Review: Theory & Practice by Michelle de Kretser

It’s 1957, Switzerland, and a young geologist is enjoying the rarefied air of the Alps, but he’s troubled by dreams and memories. As a child, he spent a few months with his grandparents in regional New South Wales. There, in a fit of anger, he stole one of his grandmother’s rings. He let an Aboriginal maid take the fall.

But before we can explore the consequences of this, we’re transported to another time and place. The geologist’s story is a novel that our narrator is working on, seemingly stalled and never to be returned to, but its events cast a long shadow. She takes us to Melbourne, where she was studying for a Master’s in English.
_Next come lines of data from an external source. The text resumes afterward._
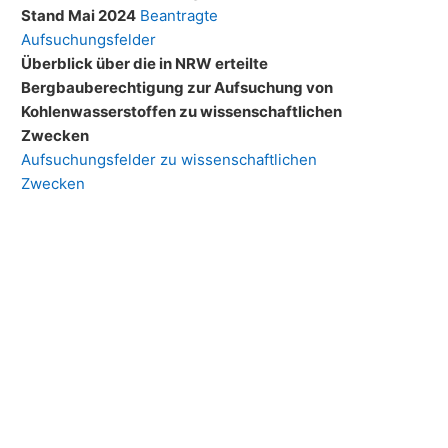
Stand Mai 2024
Beantragte
Aufsuchungsfelder
Überblick über die in NRW erteilte
Bergbauberechtigung zur Aufsuchung von
Kohlenwasserstoffen zu wissenschaftlichen
Zwecken
Aufsuchungsfelder zu wissenschaftlichen
Zwecken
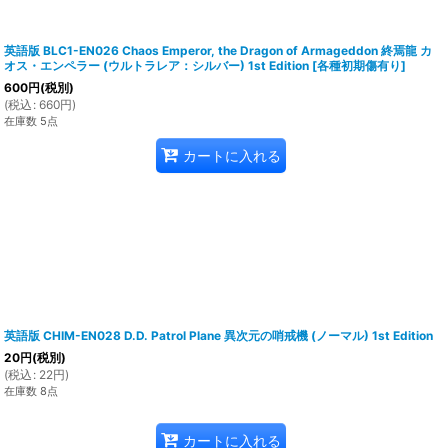
英語版 BLC1-EN026 Chaos Emperor, the Dragon of Armageddon 終焉龍 カ
オス・エンペラー (ウルトラレア：シルバー) 1st Edition
[
各種初期傷有り
]
600
円
(税別)
(
税込
:
660
円
)
在庫数 5点
カートに入れる
英語版 CHIM-EN028 D.D. Patrol Plane 異次元の哨戒機 (ノーマル) 1st Edition
20
円
(税別)
(
税込
:
22
円
)
在庫数 8点
カートに入れる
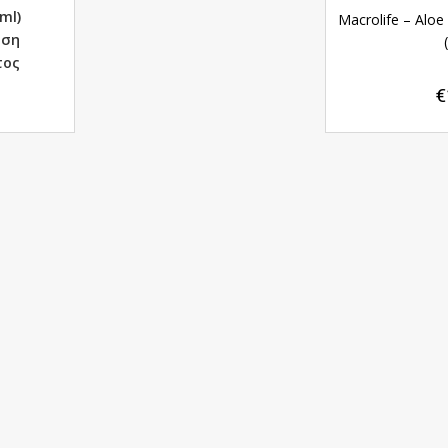
ml)
Macrolife – Aloe
αση
τος
€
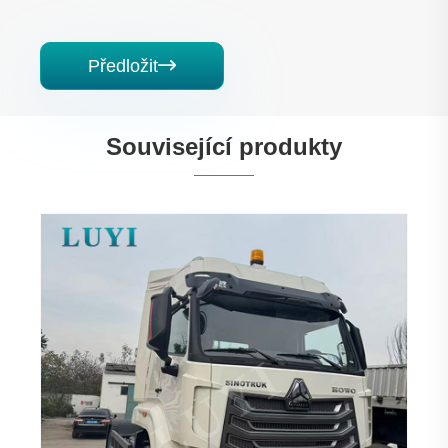
Předložit

Související produkty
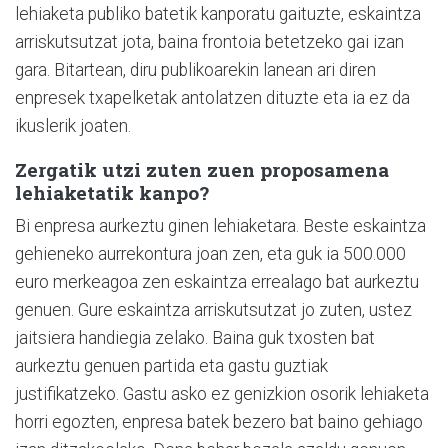
lehiaketa publiko batetik kanporatu gaituzte, eskaintza
arriskutsutzat jota, baina frontoia betetzeko gai izan
gara. Bitartean, diru publikoarekin lanean ari diren
enpresek txapelketak antolatzen dituzte eta ia ez da
ikuslerik joaten.
Zergatik utzi zuten zuen proposamena
lehiaketatik kanpo?
Bi enpresa aurkeztu ginen lehiaketara. Beste eskaintza
gehieneko aurrekontura joan zen, eta guk ia 500.000
euro merkeagoa zen eskaintza errealago bat aurkeztu
genuen. Gure eskaintza arriskutsutzat jo zuten, ustez
jaitsiera handiegia zelako. Baina guk txosten bat
aurkeztu genuen partida eta gastu guztiak
justifikatzeko. Gastu asko ez genizkion osorik lehiaketa
horri egozten, enpresa batek bezero bat baino gehiago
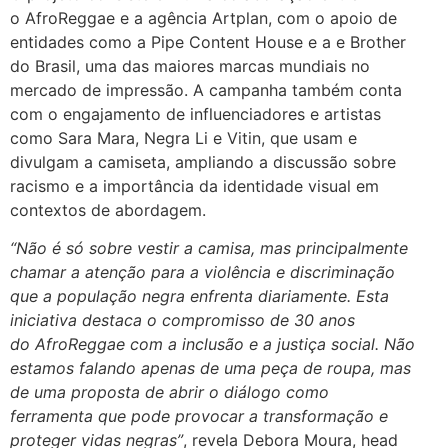
o AfroReggae e a agência Artplan, com o apoio de
entidades como a Pipe Content House e a e Brother
do Brasil, uma das maiores marcas mundiais no
mercado de impressão. A campanha também conta
com o engajamento de influenciadores e artistas
como Sara Mara, Negra Li e Vitin, que usam e
divulgam a camiseta, ampliando a discussão sobre
racismo e a importância da identidade visual em
contextos de abordagem.
“Não é só sobre vestir a camisa, mas principalmente
chamar a atenção para a violência e discriminação
que a população negra enfrenta diariamente. Esta
iniciativa destaca o compromisso de 30 anos
do AfroReggae com a inclusão e a justiça social. Não
estamos falando apenas de uma peça de roupa, mas
de uma proposta de abrir o diálogo como
ferramenta que pode provocar a transformação e
proteger vidas negras”
, revela Debora Moura, head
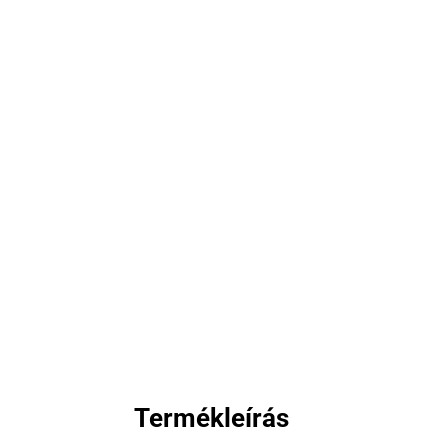
Termékleírás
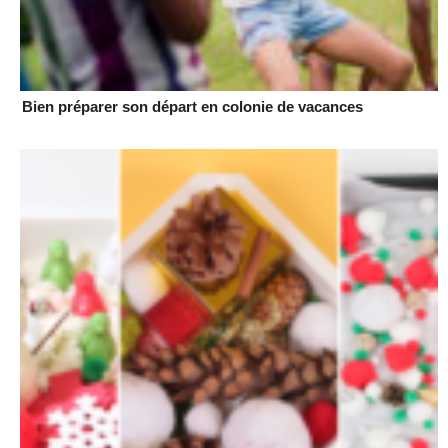
Bien préparer son départ en colonie de vacances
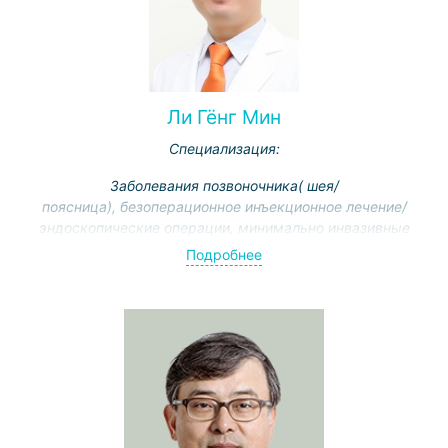
Ли Гёнг Мин
Специализация:
Заболевания позвоночника( шея/
поясница), безоперационное инъекционное лечение/
эндоскопические операции, минимально инвазивные
операции позвоночника, замена искусственного диск
Подробнее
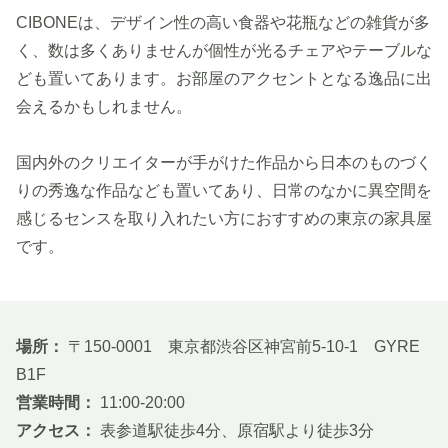
CIBONEは、デザイン性の高い食器や花瓶などの雑貨が多
く、数は多くありませんが個性が光るチェアやテーブルな
ども置いてあります。お部屋のアクセントとなる逸品に出
会えるかもしれません。
国内外のクリエイターが手がけた作品から日本のものづく
りの秀逸な作品なども置いてあり、日常のなかに異空間を
感じるセンスを取り入れたい方におすすめの東京の家具屋
です。
場所：
〒150-0001 東京都渋谷区神宮前5-10-1 GYRE
B1F
営業時間：
11:00-20:00
アクセス：
表参道駅徒歩4分、原宿駅より徒歩3分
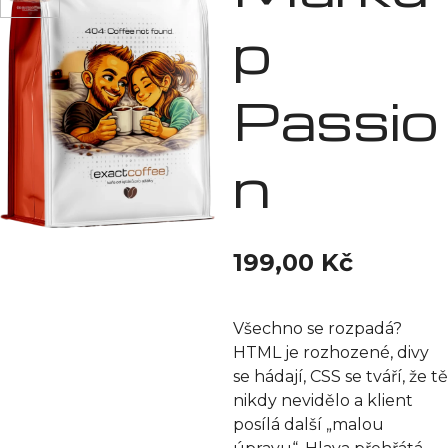
p
Passio
n
199,00
Kč
Všechno se rozpadá?
HTML je rozhozené, divy
se hádají, CSS se tváří, že tě
nikdy nevidělo a klient
posílá další „malou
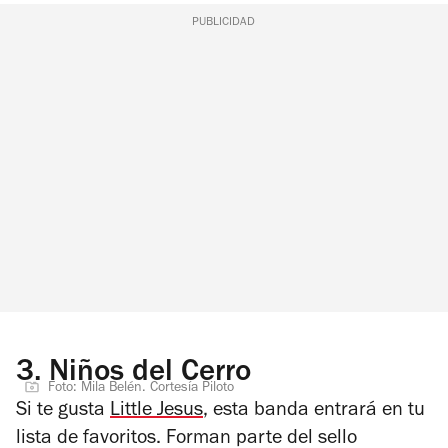
PUBLICIDAD
3.
Niños del Cerro
Foto: Mila Belén. Cortesía Piloto
Si te gusta
Little Jesus
, esta banda entrará en tu
lista de favoritos. Forman parte del sello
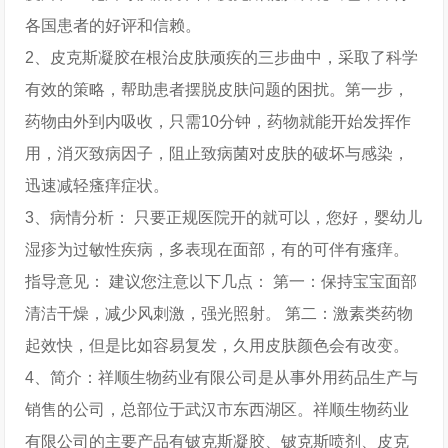
各国患者的好评和信赖。
2、皮克斯凝胶在根治皮肤顽疾的三步曲中，采取了科学
有效的策略，帮助患者摆脱皮肤问题的困扰。第一步，
药物由外到内吸收，只需10分钟，药物就能开始发挥作
用，消灭致病因子，阻止致病菌对皮肤的破坏与感染，
迅速减轻瘙痒症状。
3、病情分析： 只要正规医院开的就可以，您好，婴幼儿
湿疹为过敏性疾病，多表现在面部，有的可伴有瘙痒。
指导意见： 建议您注意以下几点： 第一：保持宝宝面部
清洁干燥，减少风刺激，强光照射。 第二：激素类药物
起效快，但是比如容易复发，久用皮肤颜色会有改变。
4、简介：祥顺生物药业有限公司是从事外用药品生产与
销售的公司，总部位于武汉市东西湖区。祥顺生物药业
有限公司的主要产品有铍克斯凝胶、铍克斯喷剂、皮克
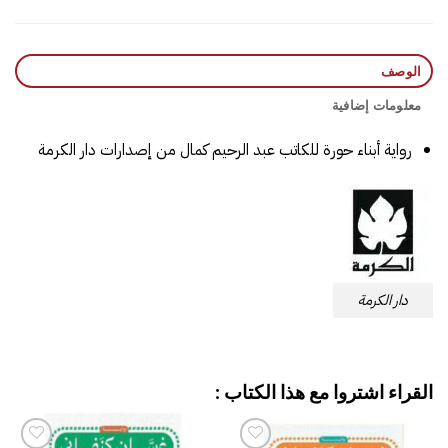
الوصف
معلومات إضافية
رواية أبناء حورة للكاتب عبد الرحيم كمال من إصدارات دار الكرمة
دار الكرمة
القراء اشتروا مع هذا الكتاب :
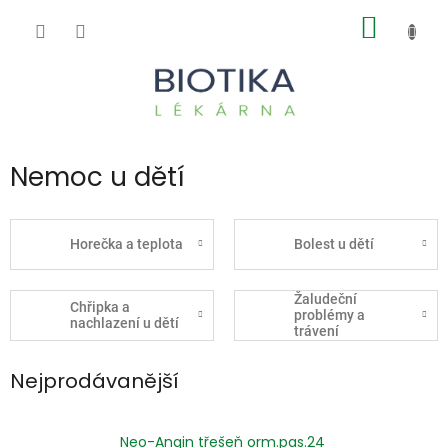
Přejít
NÁKUP
na
obsah
KOŠÍK
Nemoc u dětí
Horečka a teplota
Bolest u dětí
Žaludeční
Chřipka a
problémy a
nachlazení u dětí
trávení
Nejprodávanější
Neo-Angin třešeň orm.pas.24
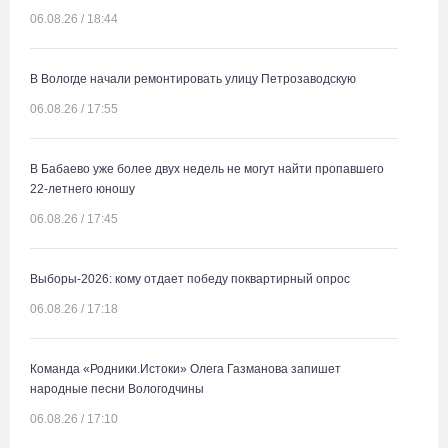
06.08.26 / 18:44
В Вологде начали ремонтировать улицу Петрозаводскую
06.08.26 / 17:55
В Бабаево уже более двух недель не могут найти пропавшего
22-летнего юношу
06.08.26 / 17:45
Выборы-2026: кому отдает победу поквартирный опрос
06.08.26 / 17:18
Команда «Родники.Истоки» Олега Газманова запишет
народные песни Вологодчины
06.08.26 / 17:10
It’s the late ’80s — her flatmate in St Kilda has just bought a Mac, AIDS is casting its shadow, rents are going up, and apartments are being demolished. Theory has arrived in the humanities department. That is, post-structuralist theory, and its ideas of the fluidity of meaning. The narrator is applying Theory to the novels of Virginia Woolf:

Critics applying Theory to literary texts liked to cast themselves as torturers … Things always ended the same way: the text came apart, divulging its hidden significance. That was The Story Under The Story. When it was revealed and the text was in pieces, the critic had won.

The narrator, whose name “signified Common and Dumb” (and is revealed only at length; there are many portentous names in Theory & Practice), excavates The Story Under The Story, not just in the works of “The Woolfmother” but in her own actions, as she becomes the lover of a man in a “deconstructed relationship”. Think of it as a post-structural, post-colonial fairytale. It reminded me a little of Damon Dalgut’s The Promise and its examination of who can get away with things, and who can’t.

This is an interrogation of idealism, that the world is endlessly mutable and can be refashioned with the stroke of a pen. Wry and juicy, de Kretser goes after hypocrisies left, right, and centre. Everyone is capable of violence and domination, and everyone is capable of turning their head when it suits. But this novel isn’t just out to toy with our distaste for hypocrisy. It lives in the “interregnum” between theory and action, or what Aristotle might have called poiesis, “action-for-making”. With unswerving attention to the material — de Kretser writes of the Israeli military’s use of Situationist theory in Palestinian massacres in the West Bank; later she wonders at the cruelty of adulated paedophile artist Donald Friend — she asks if it all comes around, in the long run.

Gay rating: 3/5 for queer characters and themes.